Maryann spent years trying to find the cause of her rectal bleeding, abdominal pain, and other gastrointestinal symptoms. Over 7 years, she had 7 colonoscopies, 7 endoscopies, and several wrong diagnoses before being diagnosed with carcinoid cancer, a type of neuroendocrine tumor (NET). The tumor was removed surgically, but she soon learned she would deal with NETs for the rest of her life.
“You can live 20 or 30 years, maybe more, with carcinoid syndrome, if it’s caught early enough,” Maryann says. But early diagnosis is difficult, because the symptoms can be many conditions, such as irritable bowel syndrome or ulcerative colitis.
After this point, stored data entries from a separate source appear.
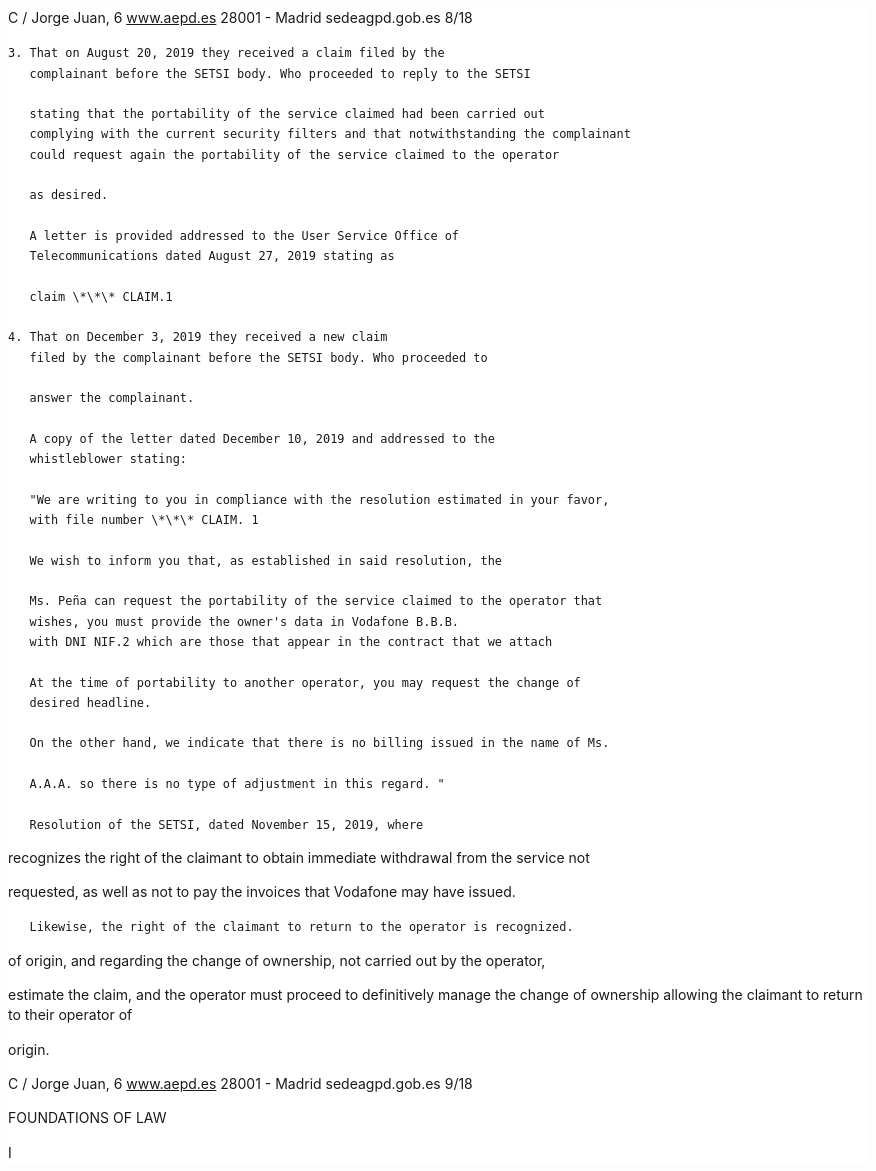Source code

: C / Jorge Juan, 6 www.aepd.es
28001 - Madrid sedeagpd.gob.es 8/18

    3. That on August 20, 2019 they received a claim filed by the
       complainant before the SETSI body. Who proceeded to reply to the SETSI

       stating that the portability of the service claimed had been carried out
       complying with the current security filters and that notwithstanding the complainant
       could request again the portability of the service claimed to the operator

       as desired.

       A letter is provided addressed to the User Service Office of
       Telecommunications dated August 27, 2019 stating as

       claim \*\*\* CLAIM.1

    4. That on December 3, 2019 they received a new claim
       filed by the complainant before the SETSI body. Who proceeded to

       answer the complainant.

       A copy of the letter dated December 10, 2019 and addressed to the
       whistleblower stating:

       "We are writing to you in compliance with the resolution estimated in your favor,
       with file number \*\*\* CLAIM. 1

       We wish to inform you that, as established in said resolution, the

       Ms. Peña can request the portability of the service claimed to the operator that
       wishes, you must provide the owner's data in Vodafone B.B.B.
       with DNI NIF.2 which are those that appear in the contract that we attach

       At the time of portability to another operator, you may request the change of
       desired headline.

       On the other hand, we indicate that there is no billing issued in the name of Ms.

       A.A.A. so there is no type of adjustment in this regard. "

       Resolution of the SETSI, dated November 15, 2019, where
   recognizes the right of the claimant to obtain immediate withdrawal from the service not

   requested, as well as not to pay the invoices that Vodafone may have issued.

       Likewise, the right of the claimant to return to the operator is recognized.
   of origin, and regarding the change of ownership, not carried out by the operator,

   estimate the claim, and the operator must proceed to definitively manage
   the change of ownership allowing the claimant to return to their operator of

   origin.

C / Jorge Juan, 6 www.aepd.es
28001 - Madrid sedeagpd.gob.es 9/18

FOUNDATIONS OF LAW

I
In 2002, Maryann and her husband helped grow a small support group to more than 100 patients with NETs. They also launched the nonprofit organization Neuroendocrine Cancer Awareness Network, which offers a carcinoid cancer hotline; organizes national and regional conferences; and hosts fundraisers, including an annual walk that was started by her daughter, Tricia.
“This year marks the 8th year for our annual walk on Long Island, and last year we started a virtual walk for people who wanted to participate but couldn’t get here,” she says. “We also host a ‘Celebration of Life’ gala in November for patients and their families.” To increase understanding of NETs, they established November as NET Cancer Awareness Month.
One of her greatest successes involves her daughter, who after many gastrointestinal symptoms and misdiagnoses was eventually, at Maryann’s request, screened for carcinoid cancer and was diagnosed with the disease.
“They found that carcinoid tumor 15 years before anyone else would have. I truly believe that my own diagnosis, the reason I do what I do, was to save my baby’s life,” Maryann says.